Stored data entries:
● ● ●

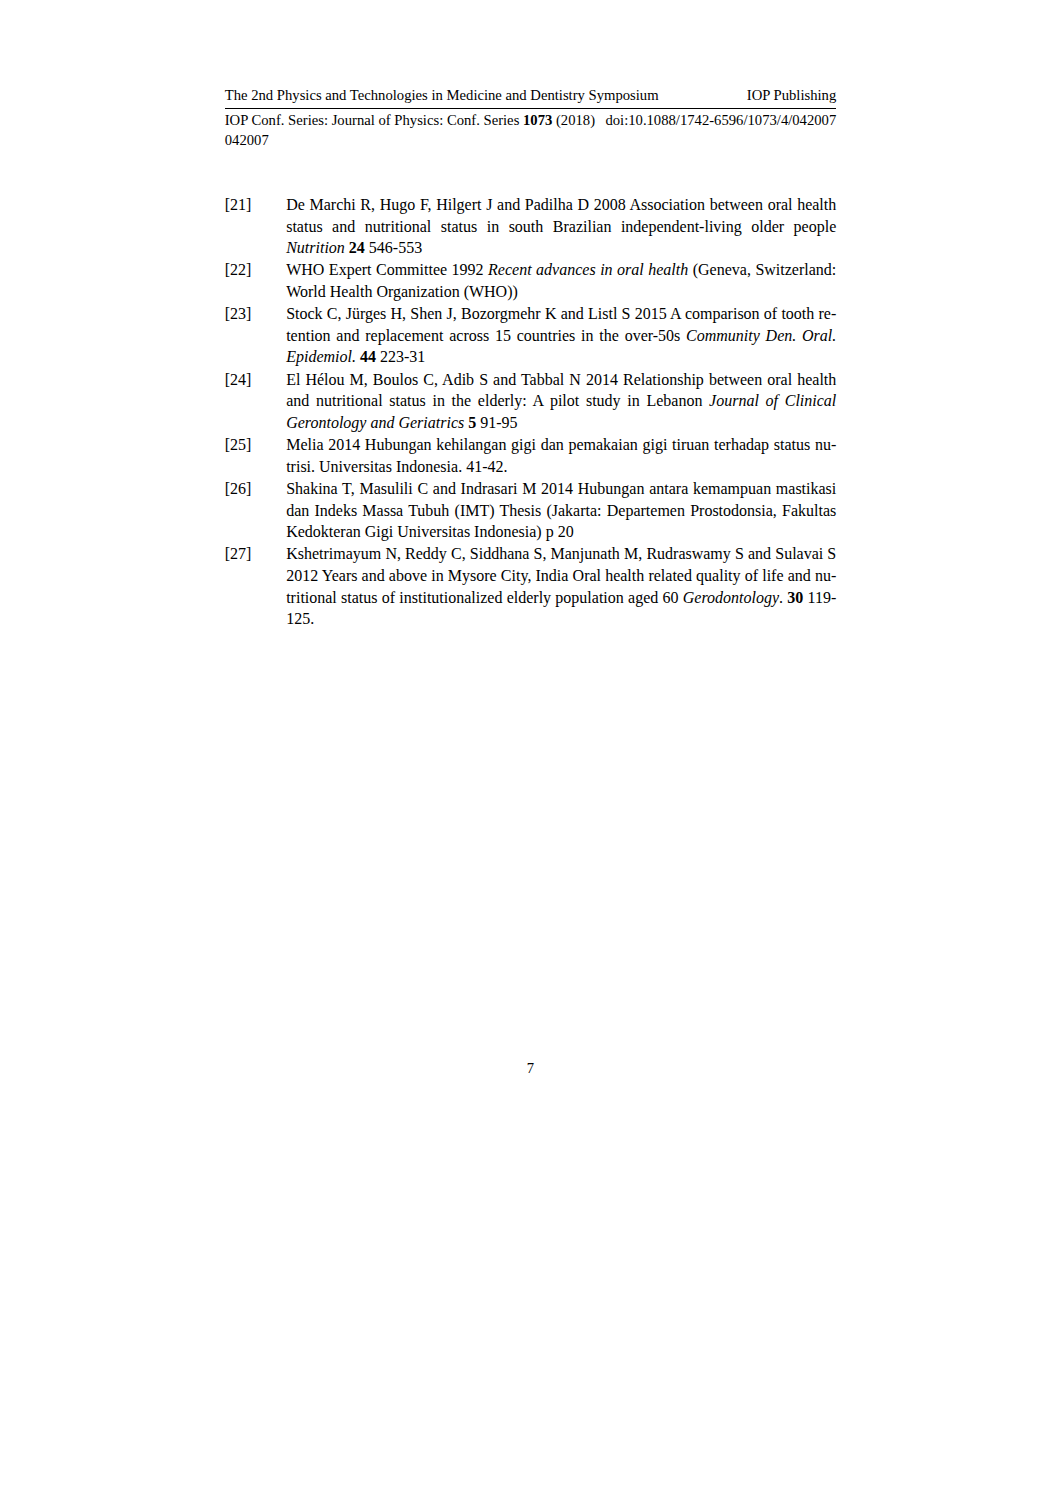The 2nd Physics and Technologies in Medicine and Dentistry Symposium IOP Publishing
IOP Conf. Series: Journal of Physics: Conf. Series 1073 (2018) 042007 doi:10.1088/1742-6596/1073/4/042007
[21]
De Marchi R, Hugo F, Hilgert J and Padilha D 2008 Association between oral health status and nutritional status in south Brazilian independent-living older people Nutrition 24 546-553
[22]
WHO Expert Committee 1992 Recent advances in oral health (Geneva, Switzerland: World Health Organization (WHO))
[23]
Stock C, Jürges H, Shen J, Bozorgmehr K and Listl S 2015 A comparison of tooth retention and replacement across 15 countries in the over-50s Community Den. Oral. Epidemiol. 44 223-31
[24]
El Hélou M, Boulos C, Adib S and Tabbal N 2014 Relationship between oral health and nutritional status in the elderly: A pilot study in Lebanon Journal of Clinical Gerontology and Geriatrics 5 91-95
[25]
Melia 2014 Hubungan kehilangan gigi dan pemakaian gigi tiruan terhadap status nutrisi. Universitas Indonesia. 41-42.
[26]
Shakina T, Masulili C and Indrasari M 2014 Hubungan antara kemampuan mastikasi dan Indeks Massa Tubuh (IMT) Thesis (Jakarta: Departemen Prostodonsia, Fakultas Kedokteran Gigi Universitas Indonesia) p 20
[27]
Kshetrimayum N, Reddy C, Siddhana S, Manjunath M, Rudraswamy S and Sulavai S 2012 Years and above in Mysore City, India Oral health related quality of life and nutritional status of institutionalized elderly population aged 60 Gerodontology. 30 119-125.
7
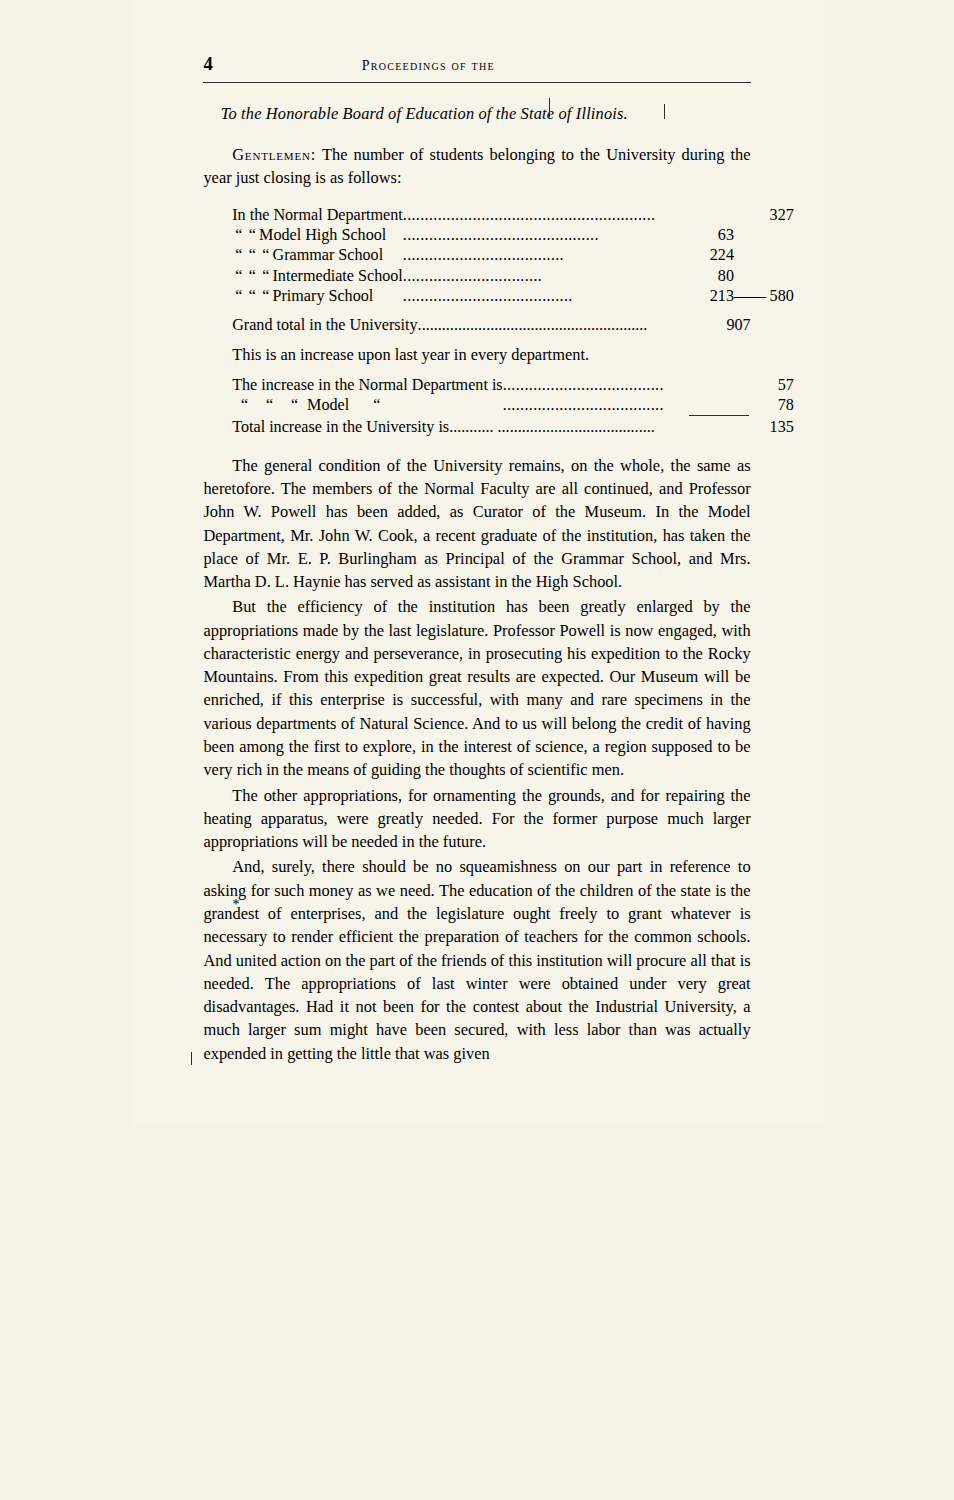4
Proceedings of the
To the Honorable Board of Education of the State of Illinois.
Gentlemen: The number of students belonging to the University during the year just closing is as follows:
| In the Normal Department | .......................................................... | | 327 |
| “ | “ | Model High School | ............................................. | 63 | |
| “ | “ | “ | Grammar School | ..................................... | 224 | |
| “ | “ | “ | Intermediate School | ................................ | 80 | |
| “ | “ | “ | Primary School | ....................................... | 213 | —— 580 |
Grand total in the University ......................................................... 907
This is an increase upon last year in every department.
| The increase in the Normal Department is | ..................................... | 57 |
| “ | “ | “ | Model “ | ..................................... | 78 |
Total increase in the University is ........... ....................................... 135
The general condition of the University remains, on the whole, the same as heretofore. The members of the Normal Faculty are all continued, and Professor John W. Powell has been added, as Curator of the Museum. In the Model Department, Mr. John W. Cook, a recent graduate of the institution, has taken the place of Mr. E. P. Burlingham as Principal of the Grammar School, and Mrs. Martha D. L. Haynie has served as assistant in the High School.
But the efficiency of the institution has been greatly enlarged by the appropriations made by the last legislature. Professor Powell is now engaged, with characteristic energy and perseverance, in prosecuting his expedition to the Rocky Mountains. From this expedition great results are expected. Our Museum will be enriched, if this enterprise is successful, with many and rare specimens in the various departments of Natural Science. And to us will belong the credit of having been among the first to explore, in the interest of science, a region supposed to be very rich in the means of guiding the thoughts of scientific men.
The other appropriations, for ornamenting the grounds, and for repairing the heating apparatus, were greatly needed. For the former purpose much larger appropriations will be needed in the future.
And, surely, there should be no squeamishness on our part in reference to asking for such money as we need. The education of the children of the state is the grandest of enterprises, and the legislature ought freely to grant whatever is necessary to render efficient the preparation of teachers for the common schools. And united action on the part of the friends of this institution will procure all that is needed. The appropriations of last winter were obtained under very great disadvantages. Had it not been for the contest about the Industrial University, a much larger sum might have been secured, with less labor than was actually expended in getting the little that was given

● ● ●

> [PROBLEM DESCRIPTION]:
Scan the entries above for the string "Normal", and copy every line where it turns up.

> [EXPECTED ANSWER]:
| In the Normal Department | .......................................................... | | 327 |
| The increase in the Normal Department is | ..................................... | 57 |
The general condition of the University remains, on the whole, the same as heretofore. The members of the Normal Faculty are all continued, and Professor John W. Powell has been added, as Curator of the Museum. In the Model Department, Mr. John W. Cook, a recent graduate of the institution, has taken the place of Mr. E. P. Burlingham as Principal of the Grammar School, and Mrs. Martha D. L. Haynie has served as assistant in the High School.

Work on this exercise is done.